What You Need
- Ear cleaning solution: Look for a quality ear cleaner recommended by veterinarians. A top choice of professionals is Epi-Otic by Virbac. Avoid ear cleansers that contain alcohol or hydrogen peroxide as these can cause irritation.
- Cotton balls, cotton pads, or gauze squares
- Cotton-tipped applicators
- Tweezers or hemostats (for dogs with too much hair in the ear canals)
- A towel or two
Add Ear Cleaner
Begin by holding the ear flap up and squirting a few drops of ear cleaner on the inside of the flap near the ear opening. Next, gently place the tip of the bottle into the ear no further than you can see (not too deep). Give the bottle a gentle squeeze. Do not use an excessive amount of pressure when squeezing the cleanser into the ear.
Massage the Ear
Before the dog can shake its head, begin massaging the base of the ear (this is the bottom part near the jaw where cartilage can be felt). You should be able to hear a smacking sound.
By massaging, you are helping the cleanser fill the ridges in the canal and loosen ear debris. After massaging for a few seconds (more for very dirty ears) you can let go and allow your dog to shake. You might want to turn away or hold up a towel for this part.
Wipe the Ear Canal
Once your dog has a good shake, lightly moisten cotton or gauze with ear cleaner. Use the cotton or gauze with your finger to wipe out the ear canal. You can put your finger in the ear canal as far as it will go without forcing it.
You may wish to use cotton-tipped applicators to clean stubborn debris out of the ridges of your dog’sear. Very important: Never put the cotton-tipped applicators into the ear any further than you can see. Damage to the eardrum can occur!
If the ear still seems dirty, you may repeat the process. Stop if your dog’s ear begins to get red or bleed or your dog seems to be in pain.
Clean the Other Ear
Move on to the other ear and repeat all the steps. Finish by wiping away any visible debris and drying your dog’s head off. Make sure to offer a treat reward and plenty of praise!
The Anatomy of a Dog’s Ears
It’s always a good idea to familiarize yourself with your dog’s anatomy for grooming care like this. This can help you prevent any damage and get a better understanding of what you’re looking at while cleaning. A dog’s ear is a fairly complex structure:
- The visible outside flap of the ear is called the pinna. This pinna will flop in some dogs while in others it stands up straight. Floppy ears may allow less airflow to the ear canal, making some floppy-eared dogs more prone to ear infections.
- Just inside the visible ear opening is the external canal. This canal travels down the side of the head (vertical canal), then takes a turn inward (horizontal canal). The canal is skin-covered and contains cartilage that creates ridges and creases on the surface. The external canal also contains glands that secrete wax and oils (sebum) into the ear.
- The external canal ends at the eardrum (tympanic membrane). This is a thin piece of tissue that vibrates in response to sound waves and assists in hearing. The tympanic membrane also protects the middle and inner ear.

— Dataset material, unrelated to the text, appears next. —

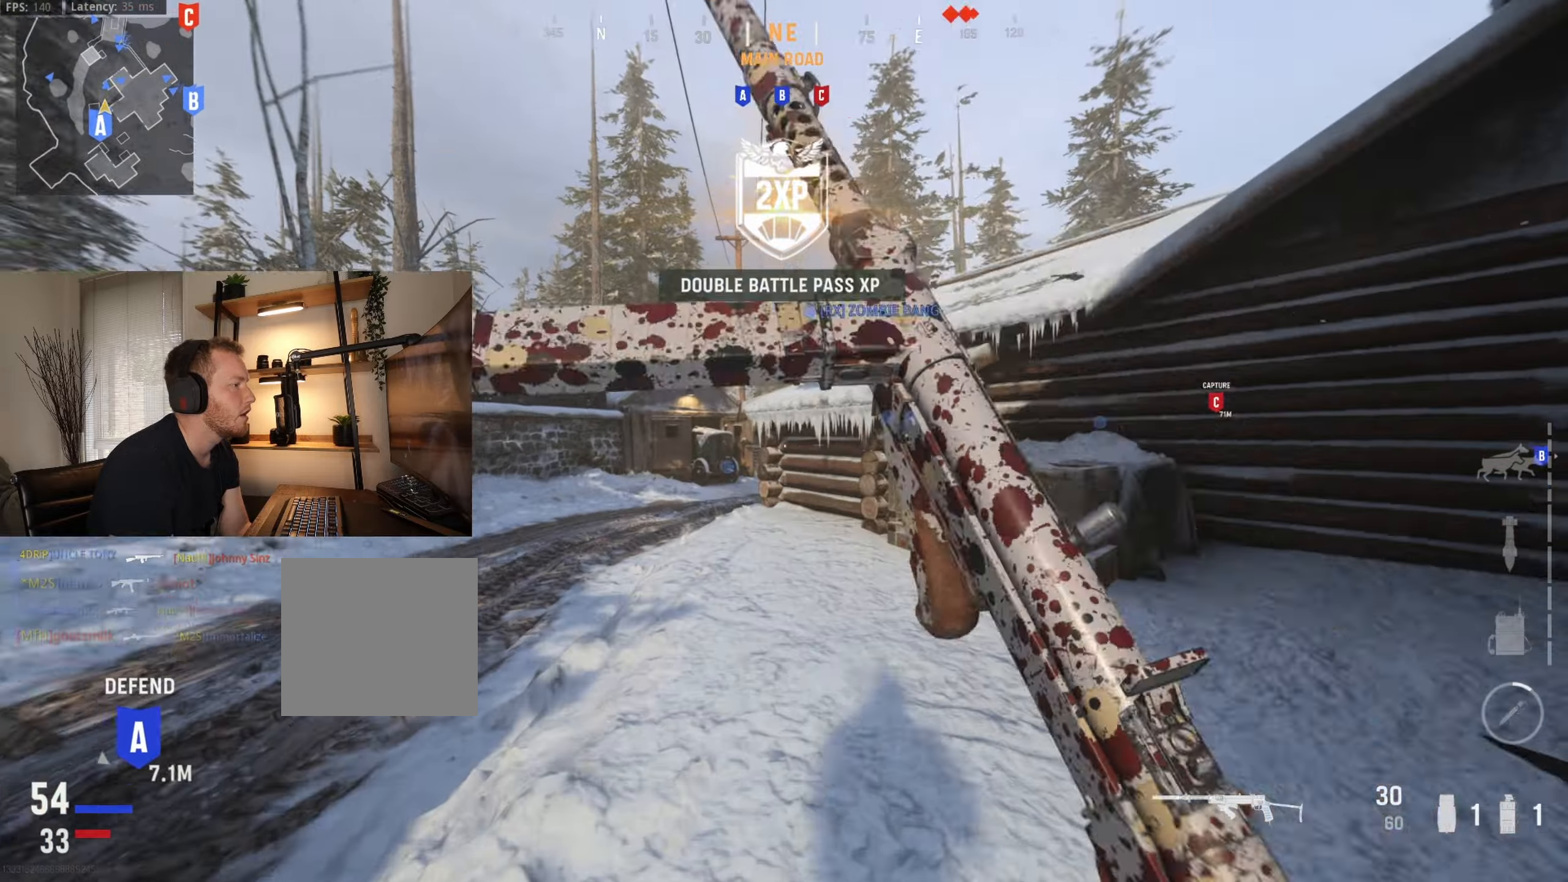
{"buttons": [], "left_stick": "up-left", "right_stick": "center", "events": [[83, "B", "up"], [150, "B", "down"], [267, "A", "down"], [300, "left_stick", "up-left"], [317, "B", "up"], [450, "A", "up"]]}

- Beyond the eardrum is the middle ear followed by the inner ear. These areas contain the delicate structures associated with hearing and balance. Damage to the inner or middle ear can cause significant harm to a dog’s hearing and balance. In some cases, the damage is even permanent.
How to Prevent Your Dog From Getting Ear Infections
When it comes to ear cleaning, the focus is on the external ear canal. Ear wax and debris can easily build up in the ridges of the external canal. If irritation and inflammation (otitis) occur (either from debris buildup or from allergies), the canal can become infected. Lack of adequate air flow to the canal can expedite an ear infection.
This is part of the reason dogs with long, floppy ears are prone to ear infections. However, some dogs also have an excessive amount of glands in their ear canals and produce too many secretions. Cocker Spaniels and Basset Hounds are a couple of breeds with genetic predispositions to ear infections.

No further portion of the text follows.